Porsche SE, the sports-car maker that plans to merge with Volkswagen AG, will start a 5 billion euro ($7 billion) share sale on March 30 to reduce debt.
The automaker's supervisory and executive boards signed off on the plan to sell shares at 38 euros apiece to current owners, Porsche said Sunday. One existing share carries the right to subscribe to 0.75 new shares. The price is a 32 percent discount to the preferred stock's close on March 25 of 56.22 euros.
Porsche, which plans to use the proceeds to cut debt to about 1.5 billion euros, last week said a timetable to sell the shares still stands amid the volatile financial markets following the Japanese earthquake.
Porsche and Volkswagen agreed to combine in August 2009 after Porsche racked up more than 10 billion euros of debt in an unsuccessful attempt to gain control of VW.
"It's not the perfect timing given how volatile the market has been in recent weeks, but they're under pressure to get this done," said Juergen Pieper, a Frankfurt-based analyst at Bankhaus Metzler. "They're averting the much greater damage that would occur if the merger were pushed back for months."
The sale will be split evenly between preferred and common stock at 2.5 billion euros each. The common shares are controlled by the Porsche and Piech families. The subscription for the sale begins March 30 and ends April 12.
Porsche preferred shares have gained 27 percent in the last year, valuing the carmaker at 9.83 billion euros. The stock dropped 0.3 percent on March 25 to 56.22 euros.
The combination, originally scheduled for completion in the second half of 2011, will probably be delayed into next year because of German legal obstacles. An investigation into share-price manipulation will likely push the deal's completion into 2012, Porsche said Feb. 24.
Net debt at Porsche's holding company increased to 6.34 billion euros as of Dec. 31 from 6.05 billion euros on July 31 because of tax repayments. Porsche shareholders last year approved the stock sale to raise the funds.
Volkswagen now owns 49.9 percent of Porsche's automaking operations. Proceeds from the share sale will help pay back a 2.5 billion-euro bank loan expiring at the end of June.

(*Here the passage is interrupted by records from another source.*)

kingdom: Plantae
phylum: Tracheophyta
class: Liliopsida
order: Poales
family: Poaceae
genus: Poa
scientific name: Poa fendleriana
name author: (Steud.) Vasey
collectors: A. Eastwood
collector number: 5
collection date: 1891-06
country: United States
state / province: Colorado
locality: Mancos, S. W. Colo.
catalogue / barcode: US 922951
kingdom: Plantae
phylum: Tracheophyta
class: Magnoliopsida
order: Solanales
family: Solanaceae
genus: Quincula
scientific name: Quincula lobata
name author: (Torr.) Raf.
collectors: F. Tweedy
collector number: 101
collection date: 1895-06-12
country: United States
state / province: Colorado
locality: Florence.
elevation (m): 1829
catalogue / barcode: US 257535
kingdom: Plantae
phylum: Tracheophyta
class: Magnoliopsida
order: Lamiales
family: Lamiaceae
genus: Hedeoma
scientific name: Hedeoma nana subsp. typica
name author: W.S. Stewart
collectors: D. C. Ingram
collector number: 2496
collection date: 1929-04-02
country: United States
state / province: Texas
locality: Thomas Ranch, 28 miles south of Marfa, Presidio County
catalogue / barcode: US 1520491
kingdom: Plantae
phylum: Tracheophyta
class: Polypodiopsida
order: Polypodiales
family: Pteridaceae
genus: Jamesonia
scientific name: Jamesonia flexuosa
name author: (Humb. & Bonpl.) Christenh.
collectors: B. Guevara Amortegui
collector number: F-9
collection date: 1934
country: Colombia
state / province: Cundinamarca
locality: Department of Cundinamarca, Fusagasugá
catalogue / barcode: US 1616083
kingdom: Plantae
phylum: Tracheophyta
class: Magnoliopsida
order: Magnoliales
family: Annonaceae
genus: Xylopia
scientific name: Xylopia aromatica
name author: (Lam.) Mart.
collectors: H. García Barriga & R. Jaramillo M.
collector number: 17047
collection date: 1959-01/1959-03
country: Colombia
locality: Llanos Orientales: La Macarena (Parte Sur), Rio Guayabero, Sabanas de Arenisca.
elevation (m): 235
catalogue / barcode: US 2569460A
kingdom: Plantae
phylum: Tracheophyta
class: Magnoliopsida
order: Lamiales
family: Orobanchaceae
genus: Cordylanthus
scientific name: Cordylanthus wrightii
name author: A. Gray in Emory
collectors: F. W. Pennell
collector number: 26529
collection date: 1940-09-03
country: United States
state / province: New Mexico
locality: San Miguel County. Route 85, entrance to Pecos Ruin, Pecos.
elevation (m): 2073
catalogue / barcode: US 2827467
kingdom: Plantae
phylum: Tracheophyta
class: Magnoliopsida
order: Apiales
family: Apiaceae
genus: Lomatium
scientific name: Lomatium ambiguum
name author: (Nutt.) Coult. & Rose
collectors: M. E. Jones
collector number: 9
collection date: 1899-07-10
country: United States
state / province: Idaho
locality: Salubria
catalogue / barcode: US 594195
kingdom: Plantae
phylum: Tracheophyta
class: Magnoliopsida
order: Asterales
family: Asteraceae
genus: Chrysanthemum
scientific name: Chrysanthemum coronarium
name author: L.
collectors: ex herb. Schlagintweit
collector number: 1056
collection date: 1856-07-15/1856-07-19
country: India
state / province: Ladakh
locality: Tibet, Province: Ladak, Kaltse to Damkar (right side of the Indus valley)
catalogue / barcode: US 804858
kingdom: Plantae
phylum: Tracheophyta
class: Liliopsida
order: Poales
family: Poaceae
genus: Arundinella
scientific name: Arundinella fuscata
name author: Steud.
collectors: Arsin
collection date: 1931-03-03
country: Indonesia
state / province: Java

"The company will use all of the net proceeds for the repayment of liabilities under its credit facilities," Porsche said in the statement.
Full-year revenue at Porsche's auto-making division may exceed last year's levels, Chief Executive Officer Matthias Mueller said this month. The carmaker posted record revenue of 3.87 billion euros for the August to December period. Porsche's holding company expects another profit in 2011, Poetsch said.
Short sellers of VW stock have sued Porsche in the U.S., claiming the carmaker secretly piled up VW shares and later caused the investors to lose more than $1 billion. At the same time, institutional investors in Germany are seeking 2.5 billion euros in damages over the matter. Porsche has repeatedly denied all the allegations.